### Your assignment
Set the data down again so that every line matches exactly.

[Stored data entries]
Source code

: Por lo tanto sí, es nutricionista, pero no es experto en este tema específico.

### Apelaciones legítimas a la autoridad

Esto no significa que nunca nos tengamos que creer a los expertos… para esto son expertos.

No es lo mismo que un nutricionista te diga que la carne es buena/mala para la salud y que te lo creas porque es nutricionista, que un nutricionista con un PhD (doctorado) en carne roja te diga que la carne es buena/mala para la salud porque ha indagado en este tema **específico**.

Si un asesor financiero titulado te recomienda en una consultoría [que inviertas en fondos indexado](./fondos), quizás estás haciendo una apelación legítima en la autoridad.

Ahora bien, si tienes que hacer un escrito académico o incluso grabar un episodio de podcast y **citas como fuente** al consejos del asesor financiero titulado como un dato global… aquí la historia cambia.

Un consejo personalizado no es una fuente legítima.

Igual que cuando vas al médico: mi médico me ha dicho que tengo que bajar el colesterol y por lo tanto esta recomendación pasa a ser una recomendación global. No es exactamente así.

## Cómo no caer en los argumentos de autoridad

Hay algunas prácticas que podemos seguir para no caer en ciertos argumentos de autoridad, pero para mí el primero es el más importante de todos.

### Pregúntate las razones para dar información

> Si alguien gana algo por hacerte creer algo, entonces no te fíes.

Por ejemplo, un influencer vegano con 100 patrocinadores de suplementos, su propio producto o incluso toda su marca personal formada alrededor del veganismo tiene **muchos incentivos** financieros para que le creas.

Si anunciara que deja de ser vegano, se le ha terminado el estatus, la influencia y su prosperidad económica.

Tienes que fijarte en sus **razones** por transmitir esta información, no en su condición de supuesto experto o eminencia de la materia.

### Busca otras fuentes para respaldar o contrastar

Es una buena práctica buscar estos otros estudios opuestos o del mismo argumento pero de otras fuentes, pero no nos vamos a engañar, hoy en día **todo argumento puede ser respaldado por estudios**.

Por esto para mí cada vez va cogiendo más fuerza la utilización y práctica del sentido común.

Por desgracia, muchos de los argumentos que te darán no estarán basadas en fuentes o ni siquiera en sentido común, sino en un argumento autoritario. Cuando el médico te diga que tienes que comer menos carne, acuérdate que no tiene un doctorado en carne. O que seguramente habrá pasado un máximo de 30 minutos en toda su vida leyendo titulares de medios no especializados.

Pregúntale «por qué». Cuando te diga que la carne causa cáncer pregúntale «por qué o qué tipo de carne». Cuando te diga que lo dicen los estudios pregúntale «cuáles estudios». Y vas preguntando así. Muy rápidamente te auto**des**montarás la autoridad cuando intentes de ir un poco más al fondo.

### Answer to this problem
Source code

: Por lo tanto sí, es nutricionista, pero no es experto en este tema específico.

### Apelaciones legítimas a la autoridad

Esto no significa que nunca nos tengamos que creer a los expertos… para esto son expertos.

No es lo mismo que un nutricionista te diga que la carne es buena/mala para la salud y que te lo creas porque es nutricionista, que un nutricionista con un PhD (doctorado) en carne roja te diga que la carne es buena/mala para la salud porque ha indagado en este tema **específico**.

Si un asesor financiero titulado te recomienda en una consultoría [que inviertas en fondos indexado](./fondos), quizás estás haciendo una apelación legítima en la autoridad.

Ahora bien, si tienes que hacer un escrito académico o incluso grabar un episodio de podcast y **citas como fuente** al consejos del asesor financiero titulado como un dato global… aquí la historia cambia.

Un consejo personalizado no es una fuente legítima.

Igual que cuando vas al médico: mi médico me ha dicho que tengo que bajar el colesterol y por lo tanto esta recomendación pasa a ser una recomendación global. No es exactamente así.

## Cómo no caer en los argumentos de autoridad

Hay algunas prácticas que podemos seguir para no caer en ciertos argumentos de autoridad, pero para mí el primero es el más importante de todos.

### Pregúntate las razones para dar información

> Si alguien gana algo por hacerte creer algo, entonces no te fíes.

Por ejemplo, un influencer vegano con 100 patrocinadores de suplementos, su propio producto o incluso toda su marca personal formada alrededor del veganismo tiene **muchos incentivos** financieros para que le creas.

Si anunciara que deja de ser vegano, se le ha terminado el estatus, la influencia y su prosperidad económica.

Tienes que fijarte en sus **razones** por transmitir esta información, no en su condición de supuesto experto o eminencia de la materia.

### Busca otras fuentes para respaldar o contrastar

Es una buena práctica buscar estos otros estudios opuestos o del mismo argumento pero de otras fuentes, pero no nos vamos a engañar, hoy en día **todo argumento puede ser respaldado por estudios**.

Por esto para mí cada vez va cogiendo más fuerza la utilización y práctica del sentido común.

Por desgracia, muchos de los argumentos que te darán no estarán basadas en fuentes o ni siquiera en sentido común, sino en un argumento autoritario. Cuando el médico te diga que tienes que comer menos carne, acuérdate que no tiene un doctorado en carne. O que seguramente habrá pasado un máximo de 30 minutos en toda su vida leyendo titulares de medios no especializados.

Pregúntale «por qué». Cuando te diga que la carne causa cáncer pregúntale «por qué o qué tipo de carne». Cuando te diga que lo dicen los estudios pregúntale «cuáles estudios». Y vas preguntando así. Muy rápidamente te auto**des**montarás la autoridad cuando intentes de ir un poco más al fondo.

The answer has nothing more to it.